Let’s face it, unless you choose to be buried which can be considerably more expensive, this cost is unavoidable and will undoubtedly increase further over coming years; who knows how much it will cost when I’m at the front of the queue.
According to a BBC Report out today, these figures are based on the 170 local authority run crematoria in the UK and do not include privately run crematoriums by companies such as Dignity and Co-operative; so in truth these costs could well be even higher.
So what's behind this increase?
To comply with new environmental rules, crematoriums have had to invest in new equipment and processes to reduce the amount of pollution, in particular from mercury tooth fillings.
Tim Morris from the Institute of Cemetery & Crematorium Management said, "Crematoria have had to completely replace all of their equipment to comply with changes in environmental legislation, the latest being additional equipment to filter pollutants from the waste gases"
However, Charles Cowling author of the Good Funeral Guide, said that prices were "absurdly high because crematoriums were being run grotesquely inefficiently".
Cremation Costs vary so where you live in the UK will have a significant impact on the overall cost of your funeral. For example a cremation in Cheshire East will currently cost you £495; £360 in Belfast and a whopping £1,040 in Hackney. Are local funeral costs the next thing to appear on property websites such as Rightmove I wonder? Well you can now select your ideal property based on schooling; why not funeral costs?
What is the average cost of a funeral?
Of course cremation costs form just one part of the overall cost of a funeral. In 2014 the average price families paid for a funeral was £3,590; a figure that has increased by nearly 7% in the past 10 years; aided by the leap in cremation fees.
Funeral costs are comprised of the funeral director's services; the coffin, a hearse, cremation or burial fees, minister’s or celebrant’s and doctor’s fees. Having said that a change in legislation earlier this year means you no longer require a doctor’s certificate for cremation services in Scotland; a change that is about to be rolled out throughout England and Wales in the near future which in turn will save approximately £160.
These figures however don't take into account so called ‘discretionary’ funeral costs, such as flowers, the wake or reception, additional limousines, order of service stationary, local notices and or legal costs for probate services if required.
What can you do to avoid these escalating costs?
Planning ahead can mitigate the financial and for that matter emotional burden thrust on families facing the prospect of arranging a funeral. For example you could:
Start to save up for your funeral now - be aware though that with interest on savings being nearer 1%, this is unlikely to keep up with funeral inflation so a regular top up will be required if you want to keep abreast with funeral costs.
Cut costs with a "Direct Cremation" – a no frills approach to cremation. There is no service and no one present; the body is simply taken directly from the funeral directors to the crematorium. Whilst this may suit some people, it doesn't give family and friends the chance to say goodbye so may not be an appropriate and viable option for many .
Buy a life insurance policy – a plan that many people use as a way of helping their family with funeral costs. I’m sure you will have seen the many "Over 50 Life Insurance" TV adverts promoting these products that ensure a cash sum is paid out when you die.

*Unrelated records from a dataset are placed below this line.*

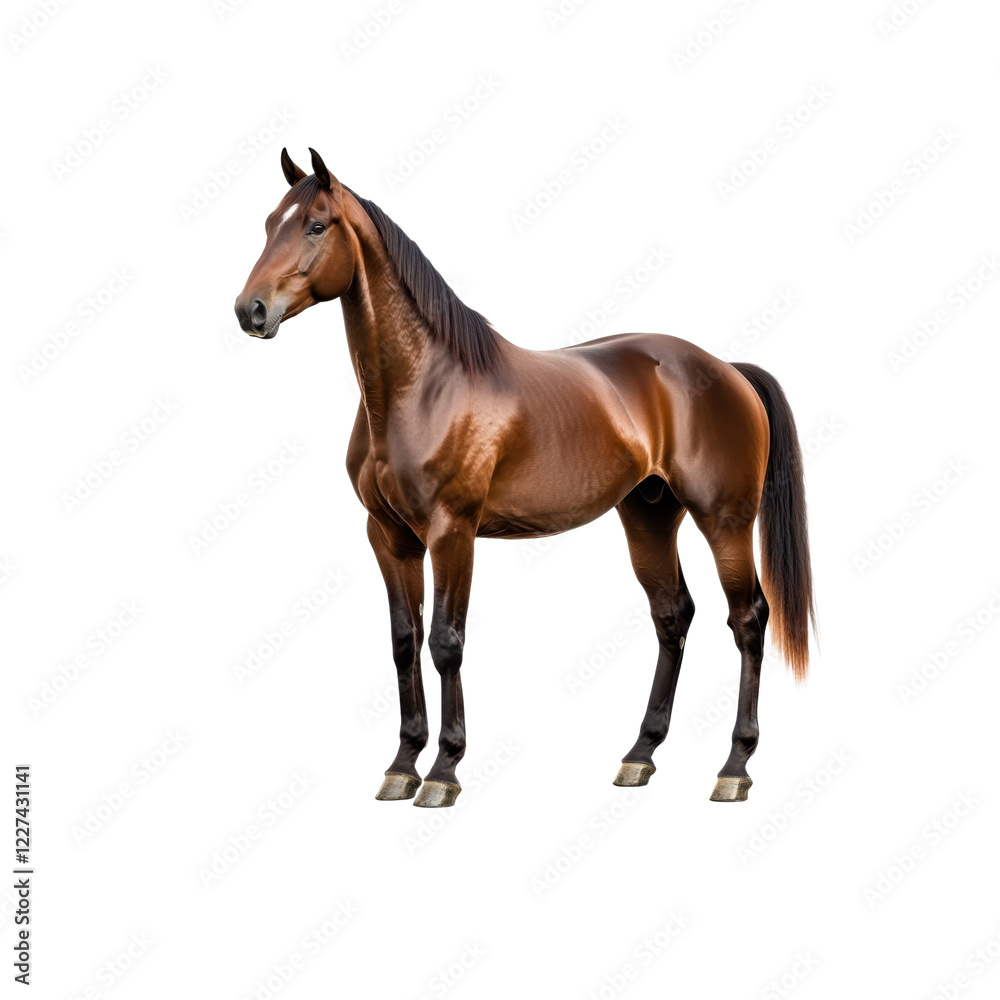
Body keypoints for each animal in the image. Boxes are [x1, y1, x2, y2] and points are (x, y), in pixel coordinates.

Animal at [234, 148, 816, 808]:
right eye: (268, 224)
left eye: (315, 225)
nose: (250, 310)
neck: (423, 387)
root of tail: (728, 368)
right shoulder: (388, 537)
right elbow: (404, 642)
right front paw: (403, 764)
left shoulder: (452, 533)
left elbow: (446, 643)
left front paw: (444, 771)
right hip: (648, 515)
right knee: (673, 616)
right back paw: (640, 754)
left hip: (724, 520)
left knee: (748, 620)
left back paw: (734, 766)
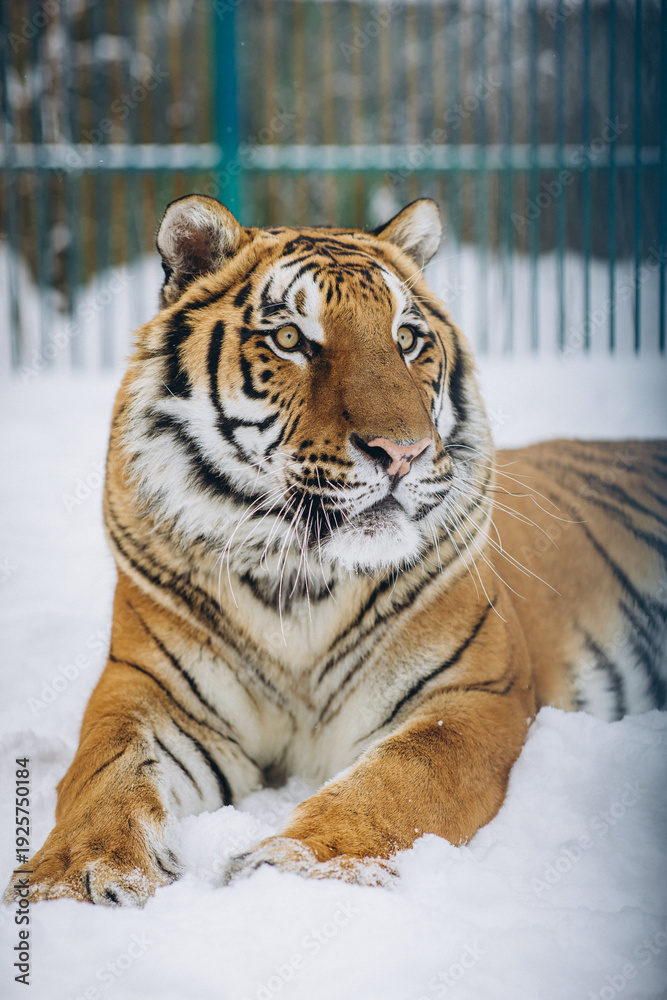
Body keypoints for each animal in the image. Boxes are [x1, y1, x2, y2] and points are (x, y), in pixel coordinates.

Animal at [5, 194, 666, 906]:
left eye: (408, 339)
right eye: (291, 339)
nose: (403, 453)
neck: (296, 579)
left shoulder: (475, 694)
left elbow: (405, 777)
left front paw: (291, 867)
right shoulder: (148, 690)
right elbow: (106, 769)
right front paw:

Get a prepaid funeral plan - growing in popularity, a prepaid funeral plan lets you arrange and pay for your funeral in advance and at today’s prices; not only helping your family financially but also reducing the emotional stress of having to arrange a funeral when the time comes
Look to the future
So what lies ahead for us and does the future really look bleak? Well there are two certainties in life; the first harsh reality is that we are all going to die and it’s fair to say that the cost of dying is only going one way and that is up.
We can hope though that perhaps once crematoriums have invested in their new environmentally friendly equipment that this will in turn give them the opportunity to run more efficiently, leading to price increases that are more in line with inflation or dare I say even a reduction in price.
Whatever the future holds, today’s article is a stark reminder that dying is an expensive and avoidable business that can be made that bit easier by a bit of forward planning.